**What is expected:** Reproduce every one of the records below word for word, omitting the pictures.

**Listed entries:**

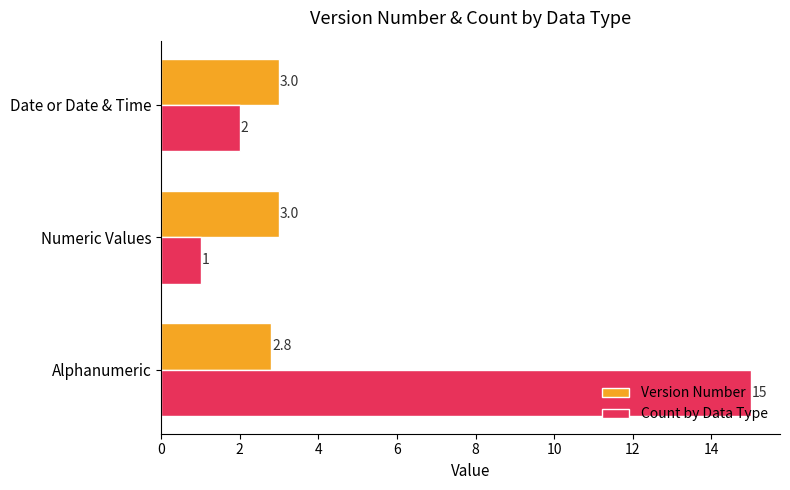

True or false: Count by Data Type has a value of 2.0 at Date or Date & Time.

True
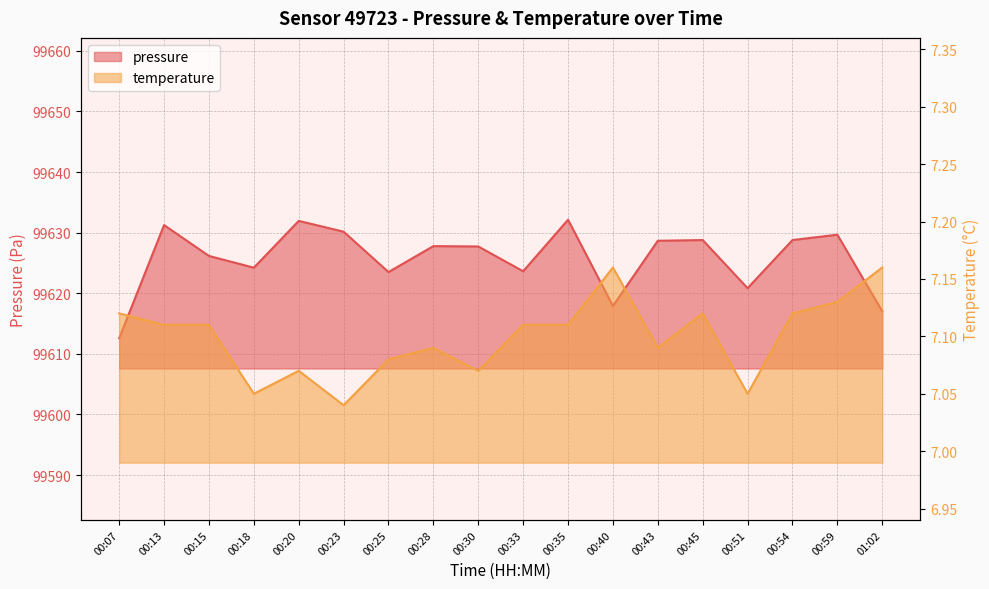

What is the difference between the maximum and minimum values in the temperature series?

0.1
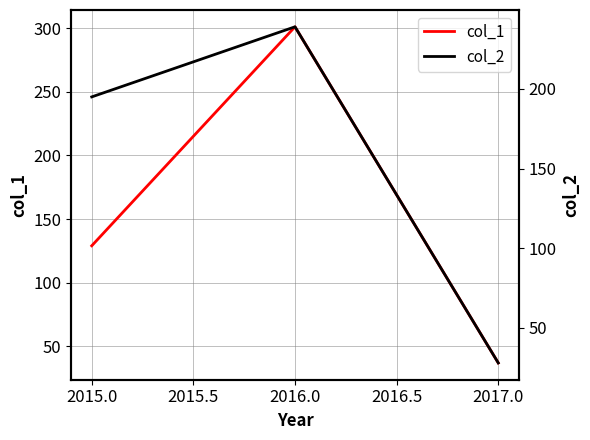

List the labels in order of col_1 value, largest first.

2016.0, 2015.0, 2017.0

**Written response:**
True or false: Count by Data Type has a value of 2.0 at Date or Date & Time.

True

What is the difference between the maximum and minimum values in the temperature series?

0.1

List the labels in order of col_1 value, largest first.

2016.0, 2015.0, 2017.0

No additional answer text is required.